## TASK ITEM
What follows is a set of records, each of which is to be written out exactly.

## GIVEN DATA
----

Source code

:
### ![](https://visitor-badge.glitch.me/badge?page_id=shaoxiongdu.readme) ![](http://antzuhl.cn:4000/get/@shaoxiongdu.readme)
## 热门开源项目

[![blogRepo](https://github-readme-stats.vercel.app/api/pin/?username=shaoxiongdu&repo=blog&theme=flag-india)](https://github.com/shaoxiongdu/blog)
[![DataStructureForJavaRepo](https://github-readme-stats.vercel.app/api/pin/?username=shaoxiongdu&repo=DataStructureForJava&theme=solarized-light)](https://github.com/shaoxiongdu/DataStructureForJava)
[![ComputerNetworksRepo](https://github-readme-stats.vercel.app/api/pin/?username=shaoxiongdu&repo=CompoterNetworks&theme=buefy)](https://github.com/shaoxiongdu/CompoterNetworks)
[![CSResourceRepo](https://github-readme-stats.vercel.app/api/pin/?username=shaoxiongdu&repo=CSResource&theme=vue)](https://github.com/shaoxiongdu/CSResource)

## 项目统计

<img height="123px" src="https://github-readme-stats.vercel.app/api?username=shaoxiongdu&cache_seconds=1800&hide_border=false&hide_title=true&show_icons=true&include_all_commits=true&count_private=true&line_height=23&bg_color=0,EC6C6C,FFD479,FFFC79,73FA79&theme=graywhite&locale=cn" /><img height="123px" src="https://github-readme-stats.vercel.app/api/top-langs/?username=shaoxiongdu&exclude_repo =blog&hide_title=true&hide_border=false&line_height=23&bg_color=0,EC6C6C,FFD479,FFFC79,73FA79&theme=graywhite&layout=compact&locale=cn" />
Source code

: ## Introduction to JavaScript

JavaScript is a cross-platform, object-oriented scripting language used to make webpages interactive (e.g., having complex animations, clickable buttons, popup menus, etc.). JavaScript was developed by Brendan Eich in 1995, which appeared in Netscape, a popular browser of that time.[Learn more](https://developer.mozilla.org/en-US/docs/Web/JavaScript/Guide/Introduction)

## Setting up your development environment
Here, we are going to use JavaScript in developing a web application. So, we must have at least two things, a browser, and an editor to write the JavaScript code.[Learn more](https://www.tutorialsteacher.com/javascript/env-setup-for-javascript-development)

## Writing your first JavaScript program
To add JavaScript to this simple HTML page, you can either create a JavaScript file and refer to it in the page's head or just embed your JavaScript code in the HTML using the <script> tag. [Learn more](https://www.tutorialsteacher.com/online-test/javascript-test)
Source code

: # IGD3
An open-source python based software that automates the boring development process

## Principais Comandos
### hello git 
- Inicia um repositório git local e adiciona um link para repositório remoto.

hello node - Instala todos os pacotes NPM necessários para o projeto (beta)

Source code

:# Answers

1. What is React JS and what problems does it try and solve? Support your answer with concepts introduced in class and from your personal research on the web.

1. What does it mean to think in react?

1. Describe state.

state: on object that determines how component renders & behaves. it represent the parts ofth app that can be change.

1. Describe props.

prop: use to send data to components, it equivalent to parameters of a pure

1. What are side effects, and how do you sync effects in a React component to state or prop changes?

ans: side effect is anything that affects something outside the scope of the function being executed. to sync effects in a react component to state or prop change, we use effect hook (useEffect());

----

## TASK OUTPUT
Source code

:
### ![](https://visitor-badge.glitch.me/badge?page_id=shaoxiongdu.readme) ![](http://antzuhl.cn:4000/get/@shaoxiongdu.readme)
## 热门开源项目

[![blogRepo](https://github-readme-stats.vercel.app/api/pin/?username=shaoxiongdu&repo=blog&theme=flag-india)](https://github.com/shaoxiongdu/blog)
[![DataStructureForJavaRepo](https://github-readme-stats.vercel.app/api/pin/?username=shaoxiongdu&repo=DataStructureForJava&theme=solarized-light)](https://github.com/shaoxiongdu/DataStructureForJava)
[![ComputerNetworksRepo](https://github-readme-stats.vercel.app/api/pin/?username=shaoxiongdu&repo=CompoterNetworks&theme=buefy)](https://github.com/shaoxiongdu/CompoterNetworks)
[![CSResourceRepo](https://github-readme-stats.vercel.app/api/pin/?username=shaoxiongdu&repo=CSResource&theme=vue)](https://github.com/shaoxiongdu/CSResource)

## 项目统计

<img height="123px" src="https://github-readme-stats.vercel.app/api?username=shaoxiongdu&cache_seconds=1800&hide_border=false&hide_title=true&show_icons=true&include_all_commits=true&count_private=true&line_height=23&bg_color=0,EC6C6C,FFD479,FFFC79,73FA79&theme=graywhite&locale=cn" /><img height="123px" src="https://github-readme-stats.vercel.app/api/top-langs/?username=shaoxiongdu&exclude_repo =blog&hide_title=true&hide_border=false&line_height=23&bg_color=0,EC6C6C,FFD479,FFFC79,73FA79&theme=graywhite&layout=compact&locale=cn" />
Source code

: ## Introduction to JavaScript

JavaScript is a cross-platform, object-oriented scripting language used to make webpages interactive (e.g., having complex animations, clickable buttons, popup menus, etc.). JavaScript was developed by Brendan Eich in 1995, which appeared in Netscape, a popular browser of that time.[Learn more](https://developer.mozilla.org/en-US/docs/Web/JavaScript/Guide/Introduction)

## Setting up your development environment
Here, we are going to use JavaScript in developing a web application. So, we must have at least two things, a browser, and an editor to write the JavaScript code.[Learn more](https://www.tutorialsteacher.com/javascript/env-setup-for-javascript-development)

## Writing your first JavaScript program
To add JavaScript to this simple HTML page, you can either create a JavaScript file and refer to it in the page's head or just embed your JavaScript code in the HTML using the <script> tag. [Learn more](https://www.tutorialsteacher.com/online-test/javascript-test)
Source code

: # IGD3
An open-source python based software that automates the boring development process

## Principais Comandos
### hello git 
- Inicia um repositório git local e adiciona um link para repositório remoto.

hello node - Instala todos os pacotes NPM necessários para o projeto (beta)

Source code

:# Answers

1. What is React JS and what problems does it try and solve? Support your answer with concepts introduced in class and from your personal research on the web.

1. What does it mean to think in react?

1. Describe state.

state: on object that determines how component renders & behaves. it represent the parts ofth app that can be change.

1. Describe props.

prop: use to send data to components, it equivalent to parameters of a pure

1. What are side effects, and how do you sync effects in a React component to state or prop changes?

ans: side effect is anything that affects something outside the scope of the function being executed. to sync effects in a react component to state or prop change, we use effect hook (useEffect());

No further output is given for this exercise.